» Brano proposto:
Marchi comunitari: non rilevano ora e minuti del deposito, ma soltanto la data

Avvocato Generale UE, causa C–190/10 – conclusioni del 31.03.2011

Ai fini dell’individuazione del momento di deposito di un marchio comunitario, non rilevano anche l’ora ed il minuto, ma soltanto giorno, mese ed anno.

Queste le conclusioni dell’Avvocato Generale UE, depositate lo scorso 31 marzo, chiamato a dirimere una controversia riguardante l’ordine di precedenza di domande di marchio nazionale e di marchio comunitario depositate lo stesso giorno.

La società spagnola Genesis presentava in via elettronica presso l’UAMI due domande di registrazione di marchi comunitari.

Lo stesso giorno, ma nel pomeriggio, una diversa società iberica registrava presso l’OEPM, l’ufficio marchi e brevetti spagnolo, un segno identico come marchio, per la stessa classe di classificazione.

La Genesis si opponeva a tale registrazione nazionale, contestando la priorità del proprio deposito, avvenuto nella mattina.

Tuttavia i giudici di primo e secondo grado non hanno ritenuto i marchi invocati prioritari rispetto a quello richiesto, considerando come data di deposito non quella dell’invio della registrazione in forma telematica, ma quella relativa alla produzione effettiva di tutta la documentazione cartacea presso l’UAMI.

La società impugnava tali decisioni presso il Tribunale Supremo, sostenendo come la normativa comunitaria individui quale data di deposito quella in cui la domanda di registrazione sia stata trasmessa in via telematica, e contestando quindi la violazione del proprio diritto di priorità.

La questione è stata sottoposta in via pregiudiziale alla Corte di Giustizia dal Tribunale Supremo spagnolo. Infatti, mentre il regolamento comunitario in materia (n. 40/94) non stabilisce un ordine di precedenza di domande presentate lo stesso giorno, la normativa interna accorda una preferenza in funzione dell’ora e del minuto del deposito.

In primo luogo, l’Avvocato evidenzia come il regolamento comunitario preveda che la data di presentazione elettronica della domanda di marchio comunitario, se corredata di tutti i documenti richiesti e dal pagamento della relativa tassa entro un mese, debba essere considerata data di deposito.

Se, invece, alla presentazione della domanda in via elettronica non si accompagni il concomitante deposito dei documenti richiesti, la data presa in considerazione sarà quella in cui tali documenti sono stati effettivamente depositati.

L’Avvocato Generale continua ricordando come la tutela dei marchi all’interno dell’Unione sia caratterizzata dalla coesistenza di più regimi, nazionale e comunitario, che possono portare, in casi eccezionali, all’esistenza di registrazioni concorrenti ugualmente valide.

» Esercizi proposti:
1 > Secondo il brano sui marchi comunitari, presso quale ufficio la società Genesis presentò in via elettronica le sue due domande di registrazione?
2 > Trascrivi dal brano sui marchi comunitari il passo che va da "Marchi comunitari: non" fino a "classe di classificazione.".
3 > Traduci in inglese questa frase del brano sui marchi comunitari: "La Genesis si opponeva a tale registrazione nazionale, contestando la priorità del proprio deposito, avvenuto nella mattina."
Le voci riportate qui di seguito non hanno alcun legame con il brano.

» Dati forniti:
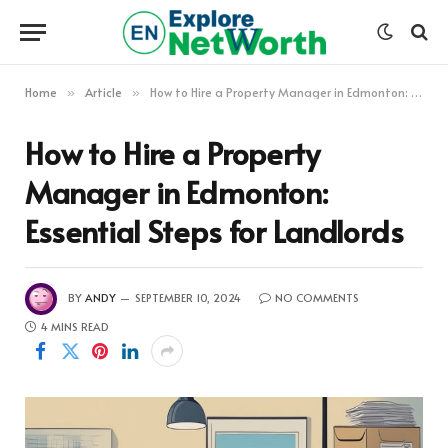
Home
Article
How to Hire a Property Manager in Edmonton: Essential Steps for Landlords
»
»
How to Hire a Property
Manager in Edmonton:
Essential Steps for Landlords
BY
ANDY
SEPTEMBER 10, 2024
NO COMMENTS
4 MINS READ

» Soluzioni degli esercizi:
1 > Presso l'UAMI.

2 >
Marchi comunitari: non rilevano ora e minuti del deposito, ma soltanto la data

Avvocato Generale UE, causa C–190/10 – conclusioni del 31.03.2011

Ai fini dell’individuazione del momento di deposito di un marchio comunitario, non rilevano anche l’ora ed il minuto, ma soltanto giorno, mese ed anno.

Queste le conclusioni dell’Avvocato Generale UE, depositate lo scorso 31 marzo, chiamato a dirimere una controversia riguardante l’ordine di precedenza di domande di marchio nazionale e di marchio comunitario depositate lo stesso giorno.

La società spagnola Genesis presentava in via elettronica presso l’UAMI due domande di registrazione di marchi comunitari.

Lo stesso giorno, ma nel pomeriggio, una diversa società iberica registrava presso l’OEPM, l’ufficio marchi e brevetti spagnolo, un segno identico come marchio, per la stessa classe di classificazione.

3 > Genesis opposed that national registration, disputing the priority of its own filing, which had taken place in the morning.